TASK TO COMPLETE: Word for word, copy the lines from the one with "table_cell [292, 313, 497, 361]" to the last line of the data below, counting both, and keep every picture out.
***** THE DATA *****
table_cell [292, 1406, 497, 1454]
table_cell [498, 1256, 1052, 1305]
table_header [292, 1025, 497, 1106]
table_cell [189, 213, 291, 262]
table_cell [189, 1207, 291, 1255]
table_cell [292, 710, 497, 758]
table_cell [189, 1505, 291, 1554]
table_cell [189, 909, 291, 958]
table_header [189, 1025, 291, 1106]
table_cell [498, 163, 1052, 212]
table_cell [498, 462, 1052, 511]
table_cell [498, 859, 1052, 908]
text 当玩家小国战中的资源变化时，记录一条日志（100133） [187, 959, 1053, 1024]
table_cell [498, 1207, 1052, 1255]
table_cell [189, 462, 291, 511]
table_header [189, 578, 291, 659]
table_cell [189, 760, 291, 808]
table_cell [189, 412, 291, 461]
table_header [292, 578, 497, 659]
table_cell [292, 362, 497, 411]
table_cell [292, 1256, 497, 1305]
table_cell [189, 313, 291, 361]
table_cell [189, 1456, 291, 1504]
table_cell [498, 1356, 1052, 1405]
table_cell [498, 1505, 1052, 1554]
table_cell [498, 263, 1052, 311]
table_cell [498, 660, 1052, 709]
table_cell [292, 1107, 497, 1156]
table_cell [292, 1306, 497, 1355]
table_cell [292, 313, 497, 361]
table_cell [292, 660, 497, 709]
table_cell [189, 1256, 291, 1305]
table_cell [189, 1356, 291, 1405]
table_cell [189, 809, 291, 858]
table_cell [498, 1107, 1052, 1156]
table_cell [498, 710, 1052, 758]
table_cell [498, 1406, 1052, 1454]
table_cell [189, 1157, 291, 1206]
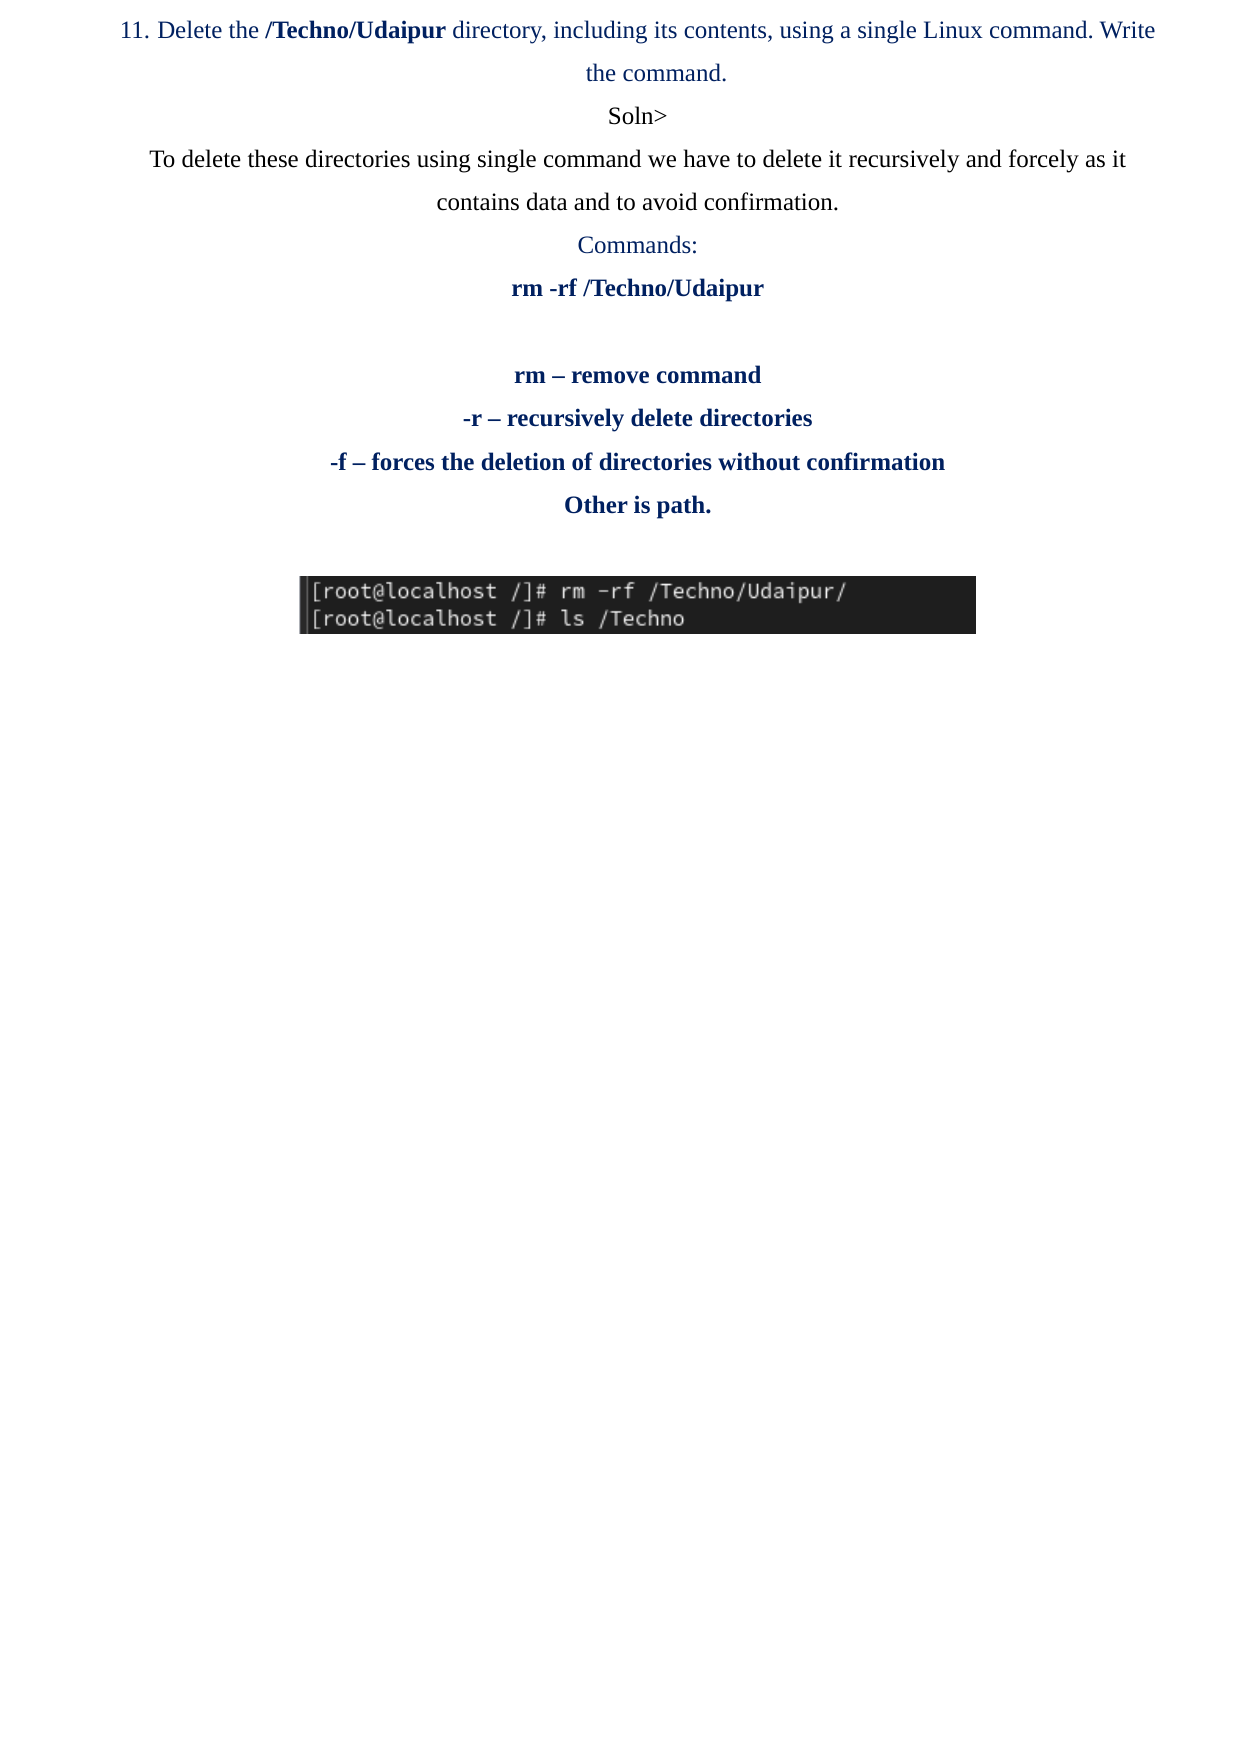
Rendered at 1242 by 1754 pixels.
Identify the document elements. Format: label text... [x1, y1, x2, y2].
*****
ANSWER SECTION:
table_cell [292, 313, 497, 361]
table_cell [292, 660, 497, 709]
table_cell [189, 1256, 291, 1305]
table_cell [189, 1356, 291, 1405]
table_cell [189, 809, 291, 858]
table_cell [498, 1107, 1052, 1156]
table_cell [498, 710, 1052, 758]
table_cell [498, 1406, 1052, 1454]
table_cell [189, 1157, 291, 1206]
Rendered at 1242 by 1754 pixels.
Identify the document elements. Format: label text... [x1, y1, x2, y2].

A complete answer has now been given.